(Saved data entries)
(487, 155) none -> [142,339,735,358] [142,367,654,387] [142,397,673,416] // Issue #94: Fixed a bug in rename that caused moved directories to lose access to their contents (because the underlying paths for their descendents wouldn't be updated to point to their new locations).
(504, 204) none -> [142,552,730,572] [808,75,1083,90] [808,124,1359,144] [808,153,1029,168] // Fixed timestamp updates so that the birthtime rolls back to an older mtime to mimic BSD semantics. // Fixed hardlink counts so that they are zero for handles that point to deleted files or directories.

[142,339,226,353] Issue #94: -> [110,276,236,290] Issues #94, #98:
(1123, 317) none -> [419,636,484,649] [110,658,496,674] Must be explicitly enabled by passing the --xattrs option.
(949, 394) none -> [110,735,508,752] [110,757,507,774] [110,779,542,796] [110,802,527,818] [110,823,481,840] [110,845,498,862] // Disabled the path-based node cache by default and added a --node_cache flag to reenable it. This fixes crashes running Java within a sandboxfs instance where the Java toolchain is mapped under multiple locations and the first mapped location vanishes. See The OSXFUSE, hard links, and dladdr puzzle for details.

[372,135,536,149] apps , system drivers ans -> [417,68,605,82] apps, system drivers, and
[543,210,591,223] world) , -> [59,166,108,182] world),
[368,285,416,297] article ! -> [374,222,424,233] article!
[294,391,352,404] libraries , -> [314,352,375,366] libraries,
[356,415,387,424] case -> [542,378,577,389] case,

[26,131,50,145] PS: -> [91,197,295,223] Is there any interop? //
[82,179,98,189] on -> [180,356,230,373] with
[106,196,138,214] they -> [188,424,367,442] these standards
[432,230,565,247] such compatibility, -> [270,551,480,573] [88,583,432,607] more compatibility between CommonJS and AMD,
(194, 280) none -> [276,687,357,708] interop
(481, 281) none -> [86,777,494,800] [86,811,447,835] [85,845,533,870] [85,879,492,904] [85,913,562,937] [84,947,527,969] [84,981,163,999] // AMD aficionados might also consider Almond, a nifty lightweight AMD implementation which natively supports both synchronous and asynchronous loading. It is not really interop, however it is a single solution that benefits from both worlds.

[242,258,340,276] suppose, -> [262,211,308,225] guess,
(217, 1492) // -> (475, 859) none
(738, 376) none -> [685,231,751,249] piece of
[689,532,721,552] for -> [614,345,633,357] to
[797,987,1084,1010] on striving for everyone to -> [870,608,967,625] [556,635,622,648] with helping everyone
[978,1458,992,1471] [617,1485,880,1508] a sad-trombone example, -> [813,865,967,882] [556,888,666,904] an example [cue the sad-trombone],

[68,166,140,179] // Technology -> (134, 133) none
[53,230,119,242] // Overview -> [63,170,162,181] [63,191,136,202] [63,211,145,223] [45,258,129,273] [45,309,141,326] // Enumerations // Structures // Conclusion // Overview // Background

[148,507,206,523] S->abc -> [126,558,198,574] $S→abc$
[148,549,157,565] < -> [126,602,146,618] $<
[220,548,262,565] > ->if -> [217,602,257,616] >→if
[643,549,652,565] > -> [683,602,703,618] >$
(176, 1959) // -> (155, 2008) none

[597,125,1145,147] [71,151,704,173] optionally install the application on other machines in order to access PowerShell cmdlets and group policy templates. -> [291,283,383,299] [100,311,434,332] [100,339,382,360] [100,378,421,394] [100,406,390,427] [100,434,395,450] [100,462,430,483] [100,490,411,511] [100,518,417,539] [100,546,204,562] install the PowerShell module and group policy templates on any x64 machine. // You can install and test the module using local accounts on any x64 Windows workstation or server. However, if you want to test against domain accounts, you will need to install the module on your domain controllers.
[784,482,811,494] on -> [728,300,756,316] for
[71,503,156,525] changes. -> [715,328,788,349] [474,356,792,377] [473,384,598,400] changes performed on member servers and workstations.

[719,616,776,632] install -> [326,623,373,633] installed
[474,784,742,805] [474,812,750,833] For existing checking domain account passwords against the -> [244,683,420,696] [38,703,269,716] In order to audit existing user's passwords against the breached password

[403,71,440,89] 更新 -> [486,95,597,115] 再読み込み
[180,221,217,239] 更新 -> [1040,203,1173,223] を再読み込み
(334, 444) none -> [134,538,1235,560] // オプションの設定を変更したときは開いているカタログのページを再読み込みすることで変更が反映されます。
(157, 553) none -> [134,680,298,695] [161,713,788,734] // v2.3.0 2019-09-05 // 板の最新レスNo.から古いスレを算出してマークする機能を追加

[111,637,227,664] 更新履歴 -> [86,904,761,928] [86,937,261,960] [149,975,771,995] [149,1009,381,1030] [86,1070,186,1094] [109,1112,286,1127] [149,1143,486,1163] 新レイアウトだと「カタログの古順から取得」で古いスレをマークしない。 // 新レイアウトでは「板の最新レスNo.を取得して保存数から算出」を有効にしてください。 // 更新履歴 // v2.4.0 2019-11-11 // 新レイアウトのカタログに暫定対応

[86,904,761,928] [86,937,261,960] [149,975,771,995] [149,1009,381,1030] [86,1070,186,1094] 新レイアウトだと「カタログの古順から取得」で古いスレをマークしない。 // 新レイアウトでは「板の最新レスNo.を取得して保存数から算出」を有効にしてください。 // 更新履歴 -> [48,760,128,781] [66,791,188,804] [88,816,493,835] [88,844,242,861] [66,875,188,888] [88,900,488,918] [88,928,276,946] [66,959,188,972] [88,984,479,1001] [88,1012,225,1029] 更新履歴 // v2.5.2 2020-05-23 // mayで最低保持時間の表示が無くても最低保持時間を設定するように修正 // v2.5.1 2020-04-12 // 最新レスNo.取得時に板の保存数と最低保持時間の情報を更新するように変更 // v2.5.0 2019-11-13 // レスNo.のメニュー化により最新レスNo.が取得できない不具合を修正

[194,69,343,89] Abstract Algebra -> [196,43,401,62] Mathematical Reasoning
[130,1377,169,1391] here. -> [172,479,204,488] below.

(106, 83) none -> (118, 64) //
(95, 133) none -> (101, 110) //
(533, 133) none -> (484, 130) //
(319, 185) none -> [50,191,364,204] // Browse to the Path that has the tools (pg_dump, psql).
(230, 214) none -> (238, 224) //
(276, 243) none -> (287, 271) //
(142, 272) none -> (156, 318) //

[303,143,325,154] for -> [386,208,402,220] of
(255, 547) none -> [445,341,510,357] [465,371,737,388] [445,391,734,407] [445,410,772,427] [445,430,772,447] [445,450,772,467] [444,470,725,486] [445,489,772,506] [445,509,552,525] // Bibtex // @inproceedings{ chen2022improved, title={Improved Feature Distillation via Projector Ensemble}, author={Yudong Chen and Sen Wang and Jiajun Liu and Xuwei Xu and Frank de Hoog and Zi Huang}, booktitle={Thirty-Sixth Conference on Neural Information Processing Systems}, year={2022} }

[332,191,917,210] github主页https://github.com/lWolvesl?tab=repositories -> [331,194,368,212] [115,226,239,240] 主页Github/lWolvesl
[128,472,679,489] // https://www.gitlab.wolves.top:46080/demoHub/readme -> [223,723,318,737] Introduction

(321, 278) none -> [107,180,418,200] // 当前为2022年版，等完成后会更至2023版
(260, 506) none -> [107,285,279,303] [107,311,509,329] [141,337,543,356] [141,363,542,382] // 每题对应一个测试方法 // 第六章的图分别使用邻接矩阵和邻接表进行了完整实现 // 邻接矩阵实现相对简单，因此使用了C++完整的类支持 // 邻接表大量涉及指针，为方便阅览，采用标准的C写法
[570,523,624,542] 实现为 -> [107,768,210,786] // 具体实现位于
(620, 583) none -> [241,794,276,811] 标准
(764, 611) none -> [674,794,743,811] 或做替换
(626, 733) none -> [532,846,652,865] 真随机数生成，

- Directions for this task: The word "they" appears in some lines above. Return every one of those lines.

- Reply:
(504, 204) none -> [142,552,730,572] [808,75,1083,90] [808,124,1359,144] [808,153,1029,168] // Fixed timestamp updates so that the birthtime rolls back to an older mtime to mimic BSD semantics. // Fixed hardlink counts so that they are zero for handles that point to deleted files or directories.
[106,196,138,214] they -> [188,424,367,442] these standards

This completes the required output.